I hate that I make his addiction about me. I feel selfish. But the truth is, I can’t imagine going back to living with that breath-taking fear every day. I know I would find the strength because I wouldn’t have a choice, but even thinking about it makes me so tired and sad that I feel everything in my brain shutting down.
I have a strong marriage, but living through this shook my marriage like a nightmarish snow globe. I don’t want to go through that again.
The truth is, during his addiction, my actions didn’t help him. I tried to fix it. I moved motherfucking mountains to try to MAKE him be okay. What I realized was that all the money I spent and all the times that I jumped in to help only allowed him to keep using. It wasn’t until I made him leave home that he was able to find his way.
I am beyond proud of the mountains my son has been able to move since he started living his very own adult life at age 25.
He called me yesterday.
He has an option to transfer with his work. He said that he’s putting in a transfer to Portland, OR.
We live in Ohio. Portland, OR might as well be in another solar system.
What I said was “How exciting for you! This will be such a good experience”.
What I wanted to say was “Please, no. Oh, Zach. No. Don’t leave me”.
If he leaves, how will I protect him? How will I move mountains for him? How can I learn to live without my child close by?
I’m afraid that he wants to go because he’s trying to run from his past. There isn’t a place to go that is far enough away. I’ve ran from my past as well and what I found is that it stays attached to you and no matter how fast or far you go, your past has all the stamina it needs to keep up. Nothing changes until you slow down, turn around and face that motherfucker.
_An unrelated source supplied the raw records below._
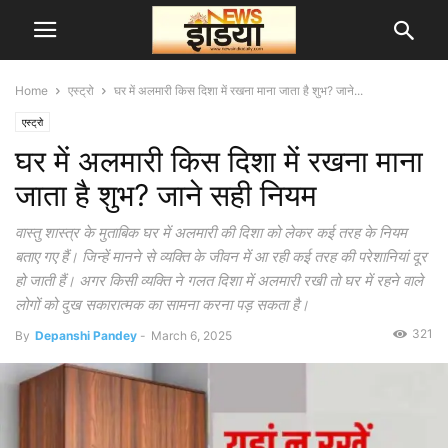
Home
एस्ट्रो
घर में अलमारी किस दिशा में रखना माना जाता है शुभ? जाने...
एस्ट्रो
घर में अलमारी किस दिशा में रखना माना
जाता है शुभ? जाने सही नियम
वास्तु शास्त्र के मुताबिक घर में अलमारी की दिशा को लेकर कई तरह के नियम
बताए गए हैं। जिन्हें मानने से व्यक्ति के जीवन में आ रही कई तरह की परेशानियां दूर
हो जाती हैं। अगर किसी व्यक्ति ने गलत दिशा में अलमारी रखी तो घर में रहने वाले
लोगों को दुख सकारात्मक का सामना करना पड़ सकता है।
321
By
Depanshi Pandey
-
March 6, 2025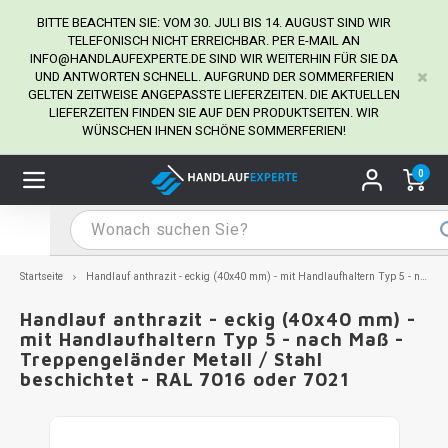
BITTE BEACHTEN SIE: VOM 30. JULI BIS 14. AUGUST SIND WIR
TELEFONISCH NICHT ERREICHBAR. PER E-MAIL AN
INFO@HANDLAUFEXPERTE.DE
SIND WIR WEITERHIN FÜR SIE DA
UND ANTWORTEN SCHNELL. AUFGRUND DER SOMMERFERIEN
Hauptmenü / Handlaufhalter
Hauptmenü / Tipps & Tricks
Hauptmenü / Handlauf
Hauptmenü / Extra
GELTEN ZEITWEISE ANGEPASSTE LIEFERZEITEN. DIE AKTUELLEN
Handlaufhalter
Tipps & Tricks
Handlauf
Extra
LIEFERZEITEN FINDEN SIE AUF DEN PRODUKTSEITEN. WIR
WÜNSCHEN IHNEN SCHÖNE SOMMERFERIEN!
dlauf Edelstahl
dlaufhalter Edelstahl
kstift
H
H
H
H
H
H
H
H
H
H
H
H
H
H
H
H
ndlauf Ausmessen
0
ndlauf schwarz
dlaufhalter schwarz
dlauf mit Gehrungswinkeln
H
H
H
H
H
H
H
H
H
H
H
H
H
H
H
H
dlauf Montieren
dlauf anthrazit
dlaufhalter anthrazit
lstahl Reinigung
H
H
H
H
H
H
H
H
H
H
H
H
A
A
A
A
Startseite
Handlauf anthrazit - eckig (40x40 mm) - mit Handlaufhaltern Typ 5 - nach Maß - Treppengeländer Metall / Stahl beschichtet - RAL 7016 oder 7021
dlauf grau
dlaufhalter weiß
hrauben
H
H
H
A
H
H
A
H
A
A
H
A
Handlauf anthrazit - eckig (40x40 mm) -
mit Handlaufhaltern Typ 5 - nach Maß -
Treppengeländer Metall / Stahl
dlauf weiß
dlaufhalter Stahl
all- & Gewindebohrer
H
H
A
A
H
A
A
beschichtet - RAL 7016 oder 7021
dlauf in RAL Farbe nach Wunsch
dlaufhalter in RAL Farbe nach Wunsch
iderstange
H
A
A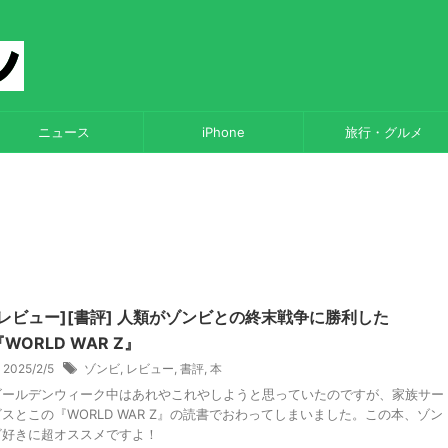
ニュース
iPhone
旅行・グルメ
[レビュー][書評] 人類がゾンビとの終末戦争に勝利した
『WORLD WAR Z』
2025/2/5
ゾンビ
,
レビュー
,
書評
,
本
ゴールデンウィーク中はあれやこれやしようと思っていたのですが、家族サー
ビスとこの『WORLD WAR Z』の読書でおわってしまいました。この本、ゾン
ビ好きに超オススメですよ！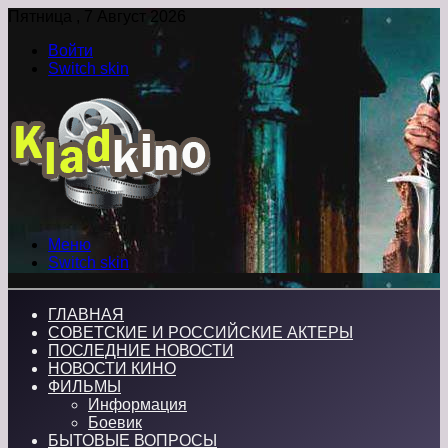
Пятница , 7 Август 2026
Войти
Switch skin
Меню
Switch skin
ГЛАВНАЯ
СОВЕТСКИЕ И РОССИЙСКИЕ АКТЕРЫ
ПОСЛЕДНИЕ НОВОСТИ
НОВОСТИ КИНО
ФИЛЬМЫ
Информация
Боевик
БЫТОВЫЕ ВОПРОСЫ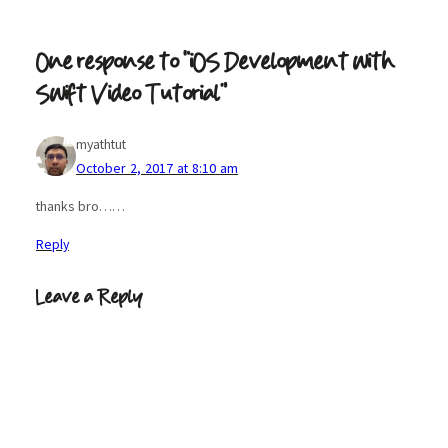
One response to “iOS Development with
Swift Video Tutorial”
myathtut
October 2, 2017 at 8:10 am
thanks bro……
Reply
Leave a Reply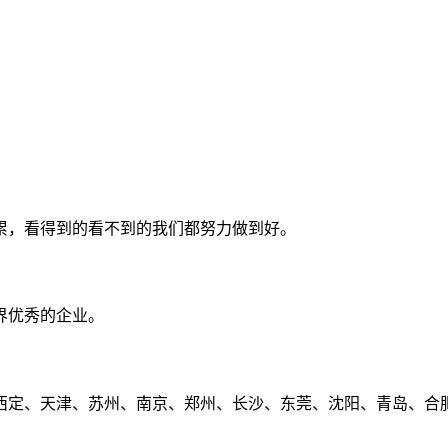
累，看得到的看不到的我们都努力做到好。
界优秀的企业。
定、天津、苏州、南京、郑州、长沙、东莞、沈阳、青岛、合肥、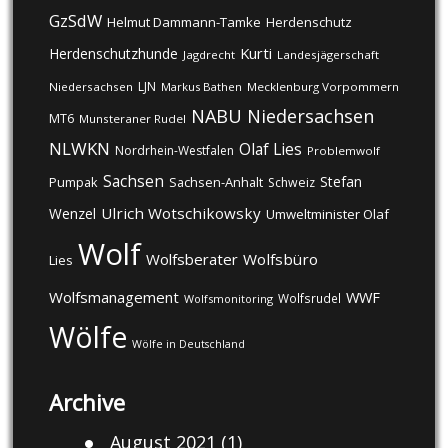
GzSdW
Helmut Dammann-Tamke
Herdenschutz
Kurti
Herdenschutzhunde
Jagdrecht
Landesjägerschaft
LJN
Niedersachsen
Markus Bathen
Mecklenburg Vorpommern
NABU
Niedersachsen
MT6
Munsteraner Rudel
NLWKN
Olaf Lies
Nordrhein-Westfalen
Problemwolf
Sachsen
Stefan
Pumpak
Sachsen-Anhalt
Schweiz
Ulrich Wotschikowsky
Wenzel
Umweltminister Olaf
Wolf
Wolfsberater
Wolfsbüro
Lies
Wolfsmanagement
WWF
Wolfsrudel
Wolfsmonitoring
Wölfe
Wölfe in Deutschland
Archive
August 2021
(1)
I want to tell him this…but I know my son. He won’t listen.
And I could be wrong. Maybe he’s not running. Maybe he needs a change of scenery. Perhaps he wants to see something new. These are wonderful reasons for packing up and leaving. I’m actually kind of jealous. I want to see some new things as well.
If it makes him happy, then I am happy.
Except for when I’m not.
I don’t want to let go. I don’t want to say goodbye.
But I will.
My brain is having a very hard time writing words that will make up an ‘Author Bio’. It’s very busy right now screaming at me that I am not an author. I am a mediocre computer programmer who happens to vomit up (almost) every thought in my head on a blog called Rubber Shoes In Hell.
I am a mother and a grandmother.
I think most things would look a little better with some paint on it.
I value contentment over happiness.
I am not finished yet and I have no idea who I will be when I am.
I can dance and I make really good French toast.
I am kind, but it’s hard to see my kindness through the sarcasm.
The sarcasm is necessary.
I am anxious but learning how to stop fighting it.
I have no idea how write an author bio.